- _QUOTED PASSAGE_:

=== Begin Enclosure ===

TV Review: ‘Togetherness’

togetherness TV Review HBO

On paper, “Togetherness” looks like a conventional sitcom premise: a married couple with two young kids, flanked on either side by the husband’s unemployed best friend and the wife’s zany, man-hungry sister. Yet as created by the Duplass brothers, this HBO series becomes another serialized tale of urban yuppie angst, with a lot of Woody Allen-like soul-searching and an indie-film sensibility. Thanks in part to the cast — perhaps especially Melanie Lynskey — the show proves watchable enough, provided one can get past dialogue like, “I’m trying to dig myself out of the womb of despair.”

A kindred spirit to FX’s “Married,” “Togetherness” casts Mark Duplass (who co-created with brother Jay and co-star Steve Zissis) as Brett, a movie sound guy married to Lynskey’s Michelle, with whom he’s raising children and fretting about things like filling out kindergarten applications.

Still, Brett and Michelle are not especially happy, with the sex part of the marriage having largely dried up, causing each to wonder if there isn’t something more to life — him, eventually, through a spiritual quest; her by beginning to think about another man (John Ortiz) she encounters.

=== End Enclosure ===

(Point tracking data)
=== Begin Enclosure ===

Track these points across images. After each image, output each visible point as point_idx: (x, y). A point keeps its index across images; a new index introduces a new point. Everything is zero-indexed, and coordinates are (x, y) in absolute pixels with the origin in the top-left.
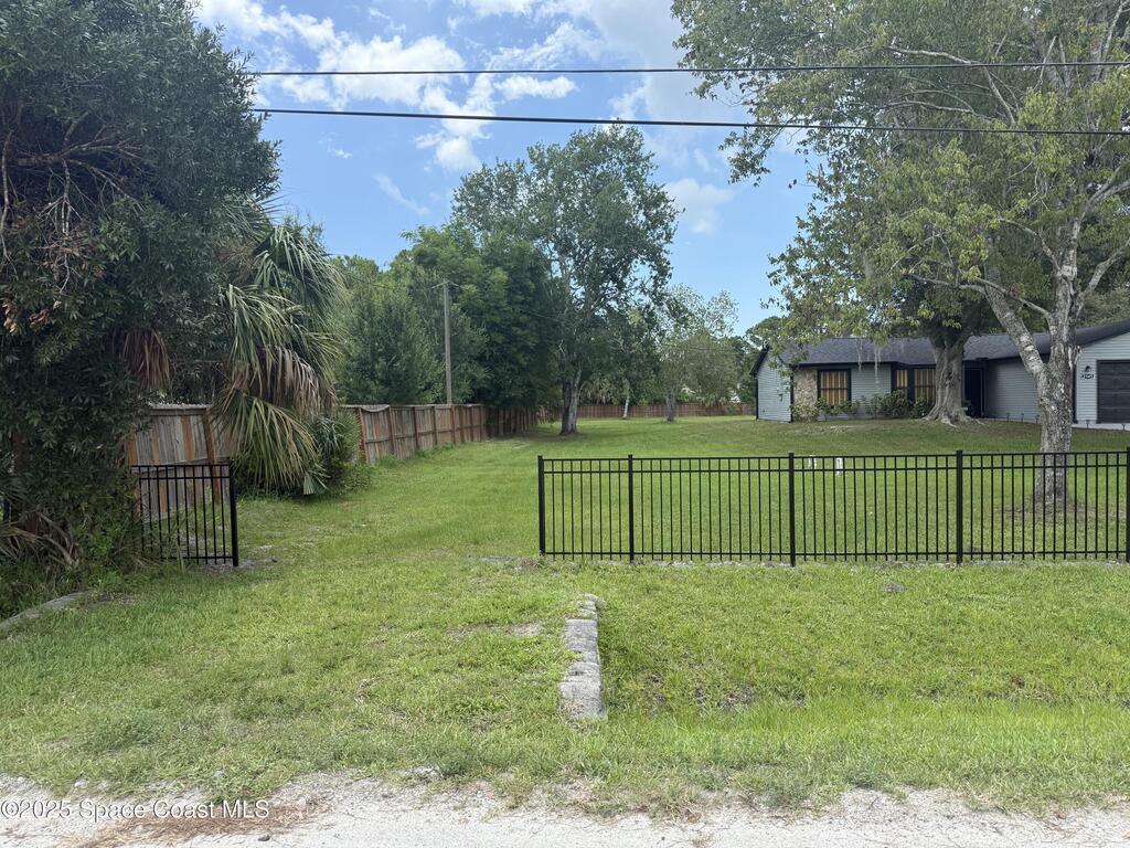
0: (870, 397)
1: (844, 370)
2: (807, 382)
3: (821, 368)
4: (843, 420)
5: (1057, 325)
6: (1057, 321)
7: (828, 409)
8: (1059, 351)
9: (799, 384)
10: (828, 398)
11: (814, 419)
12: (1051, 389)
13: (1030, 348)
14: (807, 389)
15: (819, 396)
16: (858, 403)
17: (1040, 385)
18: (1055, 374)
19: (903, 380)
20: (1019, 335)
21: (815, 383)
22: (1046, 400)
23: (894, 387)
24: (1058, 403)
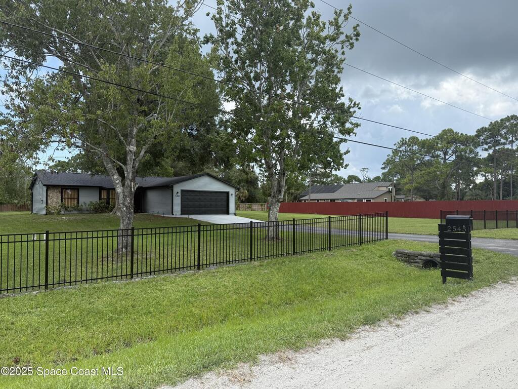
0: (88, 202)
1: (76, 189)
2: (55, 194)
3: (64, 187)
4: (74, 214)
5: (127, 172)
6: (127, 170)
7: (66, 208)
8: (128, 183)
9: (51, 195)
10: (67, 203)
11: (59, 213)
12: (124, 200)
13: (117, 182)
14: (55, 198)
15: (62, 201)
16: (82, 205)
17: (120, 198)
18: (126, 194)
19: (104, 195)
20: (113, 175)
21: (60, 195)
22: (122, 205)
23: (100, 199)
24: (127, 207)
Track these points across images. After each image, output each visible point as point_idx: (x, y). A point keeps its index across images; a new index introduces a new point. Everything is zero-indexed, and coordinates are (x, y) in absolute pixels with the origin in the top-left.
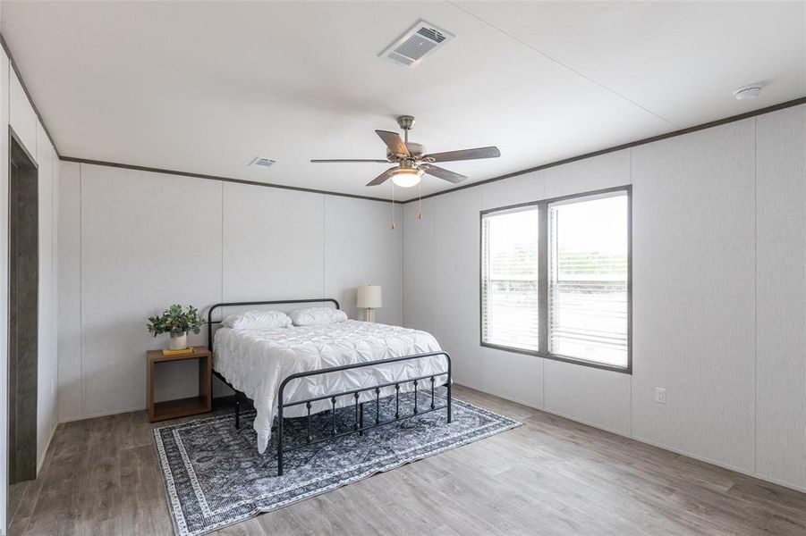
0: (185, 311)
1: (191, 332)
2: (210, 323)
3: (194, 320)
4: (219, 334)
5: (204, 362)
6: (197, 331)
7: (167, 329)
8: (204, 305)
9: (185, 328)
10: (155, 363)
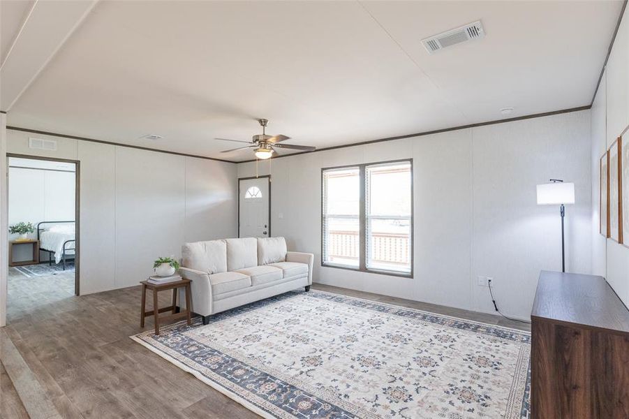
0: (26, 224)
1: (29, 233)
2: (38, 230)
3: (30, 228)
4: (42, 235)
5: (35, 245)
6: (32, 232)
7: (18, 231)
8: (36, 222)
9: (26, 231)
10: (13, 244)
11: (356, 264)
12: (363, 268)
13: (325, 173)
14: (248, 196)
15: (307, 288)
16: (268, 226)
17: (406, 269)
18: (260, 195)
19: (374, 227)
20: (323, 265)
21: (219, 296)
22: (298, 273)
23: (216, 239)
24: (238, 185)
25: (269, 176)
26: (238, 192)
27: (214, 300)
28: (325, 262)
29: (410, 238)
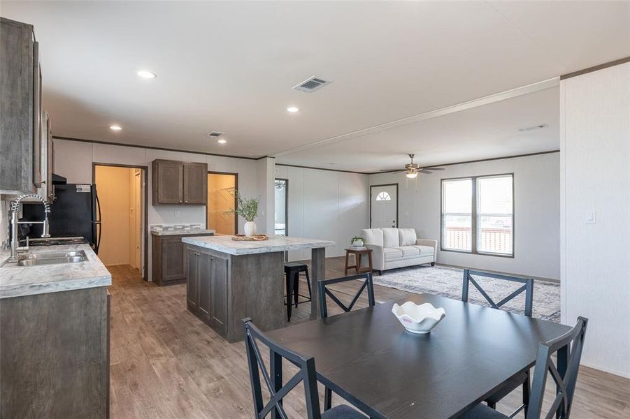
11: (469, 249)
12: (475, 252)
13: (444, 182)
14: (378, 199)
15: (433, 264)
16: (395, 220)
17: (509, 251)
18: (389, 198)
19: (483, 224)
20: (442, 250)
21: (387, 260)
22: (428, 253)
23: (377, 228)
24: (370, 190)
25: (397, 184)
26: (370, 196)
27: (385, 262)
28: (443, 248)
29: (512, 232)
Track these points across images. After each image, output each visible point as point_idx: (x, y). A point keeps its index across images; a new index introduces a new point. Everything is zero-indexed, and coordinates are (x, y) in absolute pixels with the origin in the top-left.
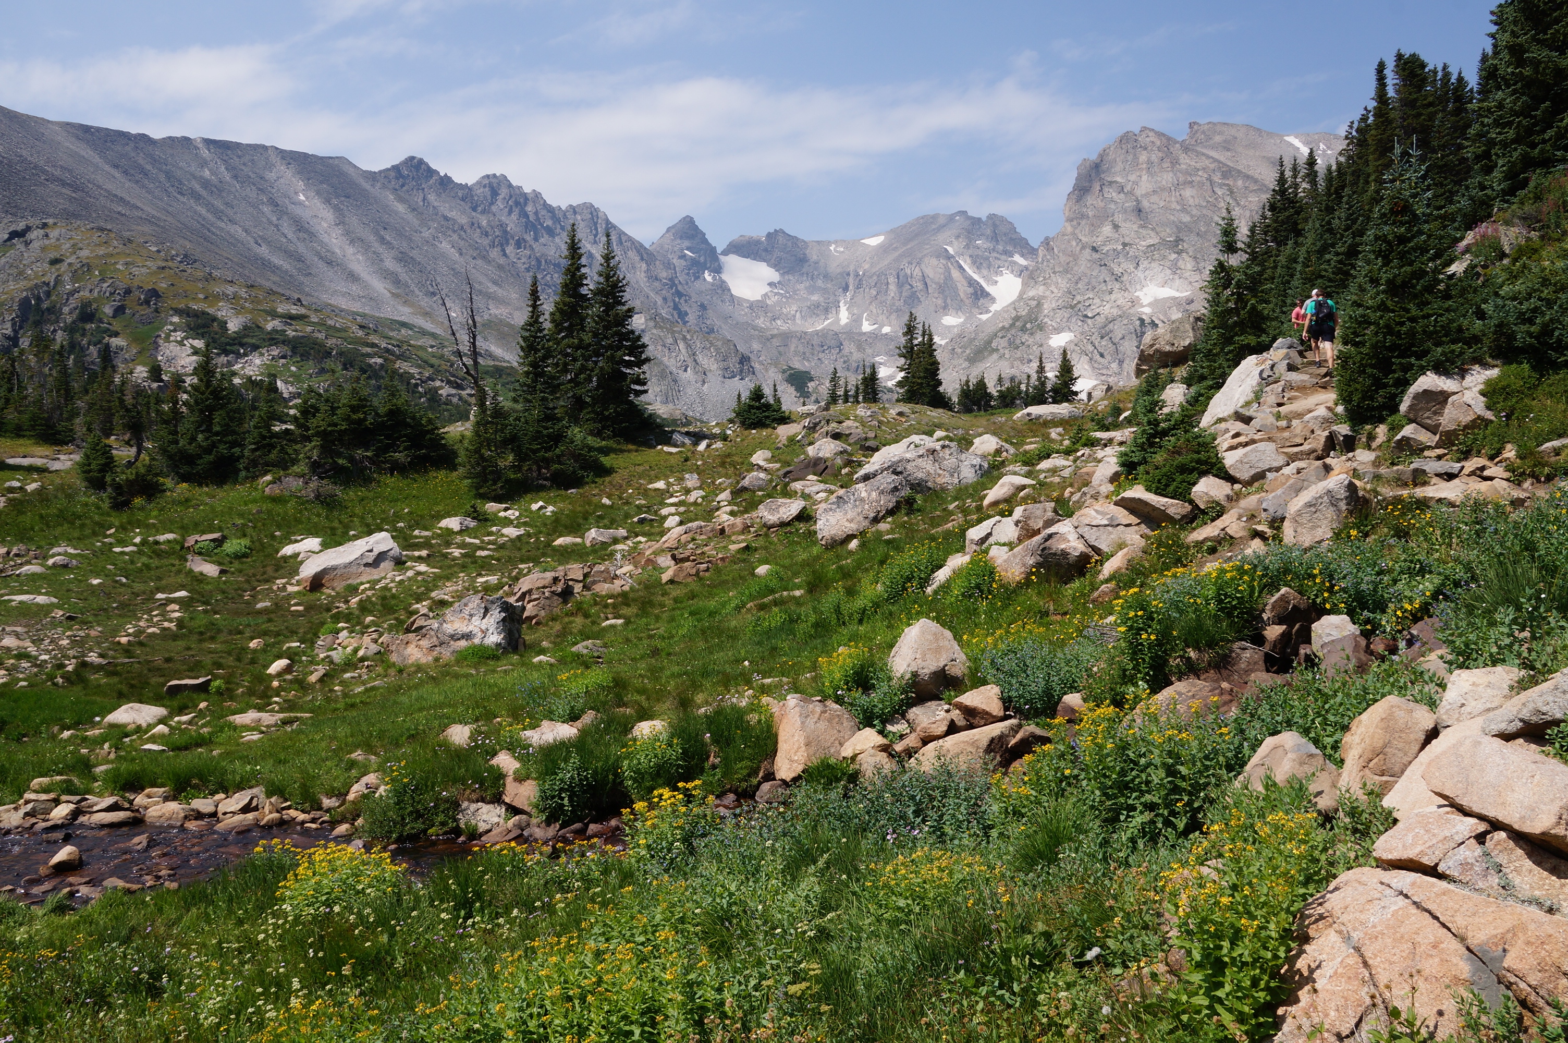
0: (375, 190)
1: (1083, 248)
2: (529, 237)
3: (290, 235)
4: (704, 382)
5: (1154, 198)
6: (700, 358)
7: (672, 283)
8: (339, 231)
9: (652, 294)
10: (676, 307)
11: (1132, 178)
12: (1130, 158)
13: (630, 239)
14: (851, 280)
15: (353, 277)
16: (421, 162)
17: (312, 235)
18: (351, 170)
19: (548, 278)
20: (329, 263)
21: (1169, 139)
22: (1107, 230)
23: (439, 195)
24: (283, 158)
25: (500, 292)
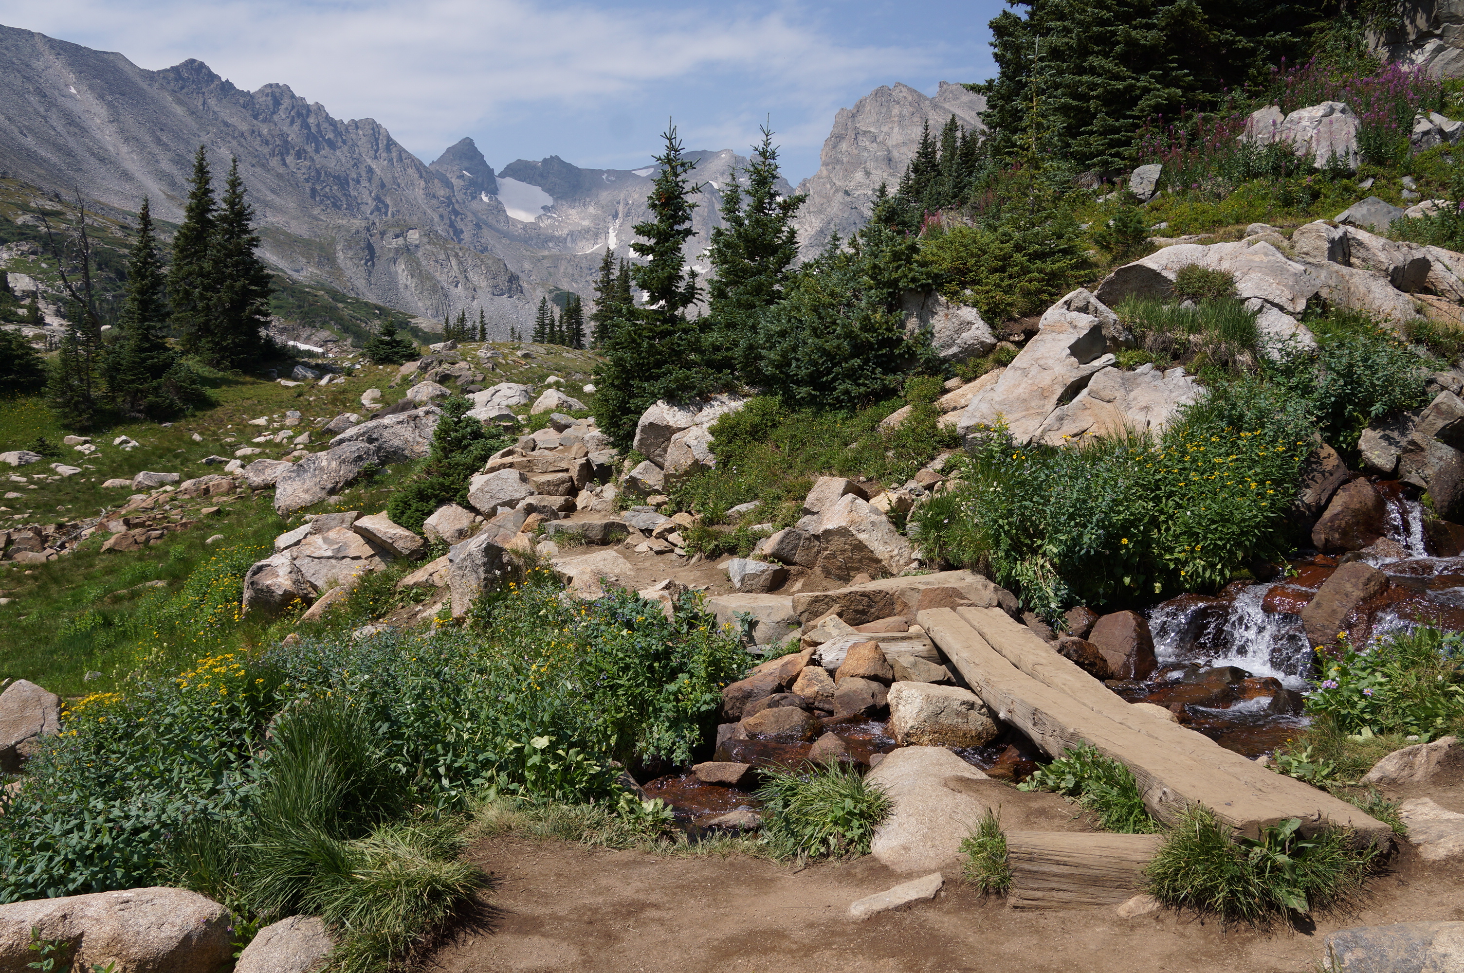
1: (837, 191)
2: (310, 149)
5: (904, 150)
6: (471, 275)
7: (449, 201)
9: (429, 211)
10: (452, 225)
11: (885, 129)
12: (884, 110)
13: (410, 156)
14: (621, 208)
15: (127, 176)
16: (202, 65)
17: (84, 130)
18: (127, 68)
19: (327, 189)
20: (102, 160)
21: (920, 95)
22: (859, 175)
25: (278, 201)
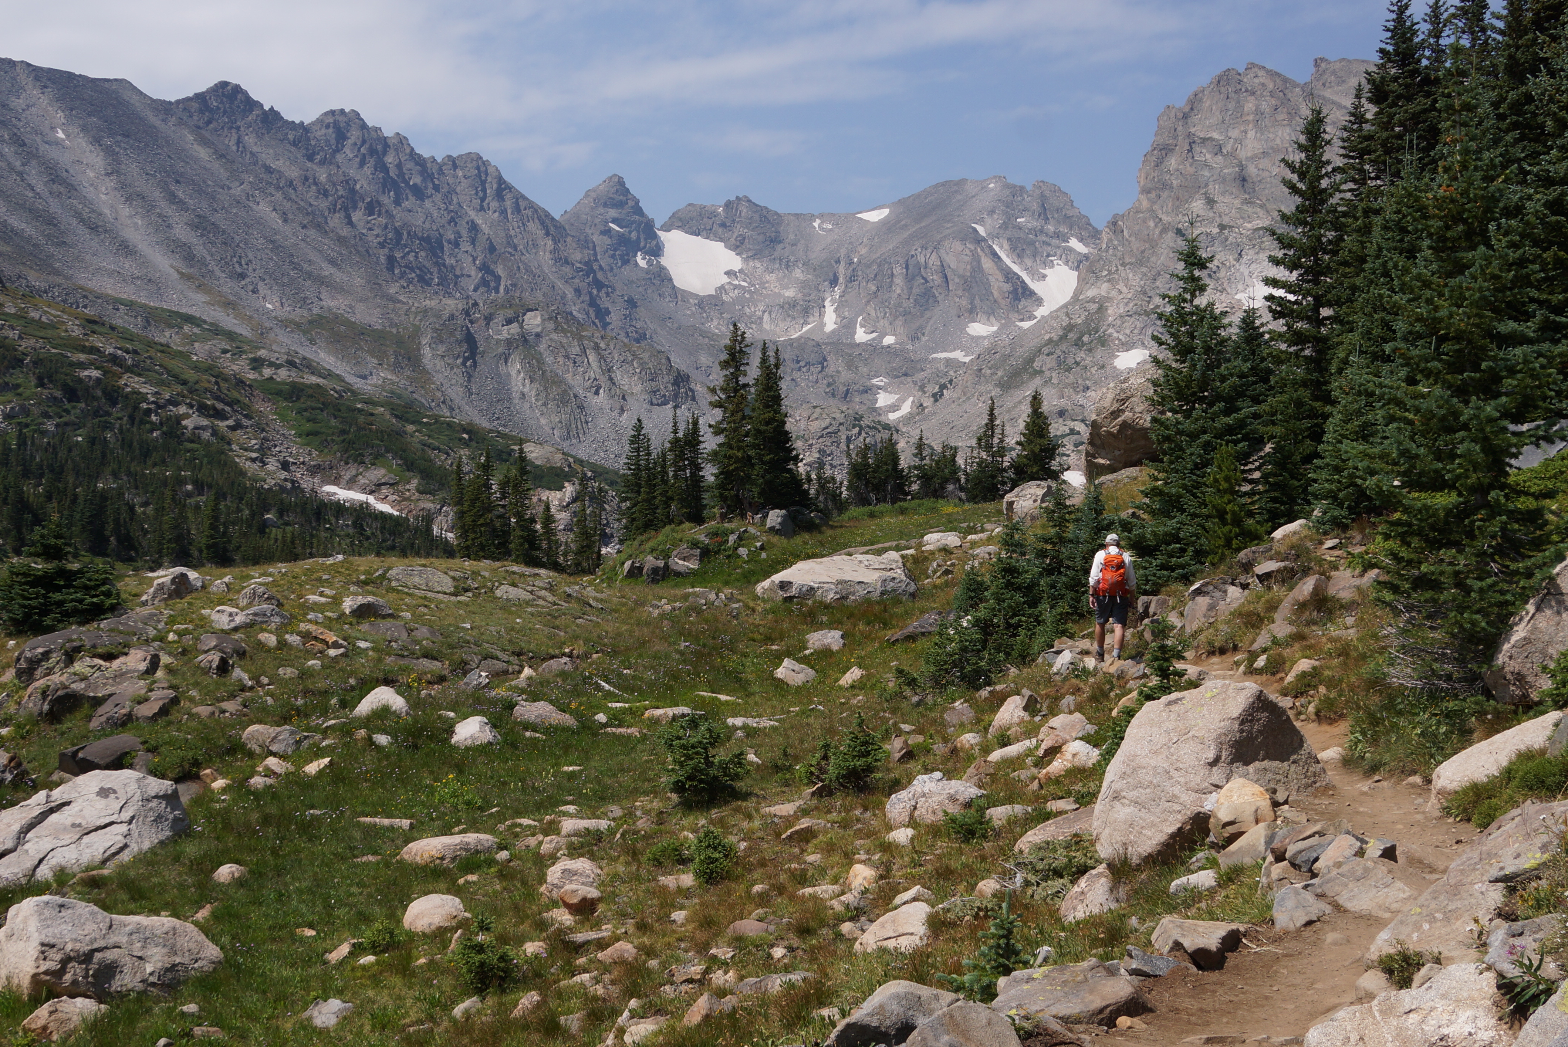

=== End Enclosure ===

- _TASKS TO COMPLETE_:
1) Answer these questions about the TV review of "Togetherness":
(a) Which network is the series on?
(b) What is Brett's job?
(c) Which actress plays Michelle?
2) Print the stretch of the TV review from "A kindred spirit" through "out kindergarten applications.".

- _TASK RESPONSES_:
1)
(a) HBO
(b) He is a movie sound guy.
(c) Melanie Lynskey

2)
A kindred spirit to FX’s “Married,” “Togetherness” casts Mark Duplass (who co-created with brother Jay and co-star Steve Zissis) as Brett, a movie sound guy married to Lynskey’s Michelle, with whom he’s raising children and fretting about things like filling out kindergarten applications.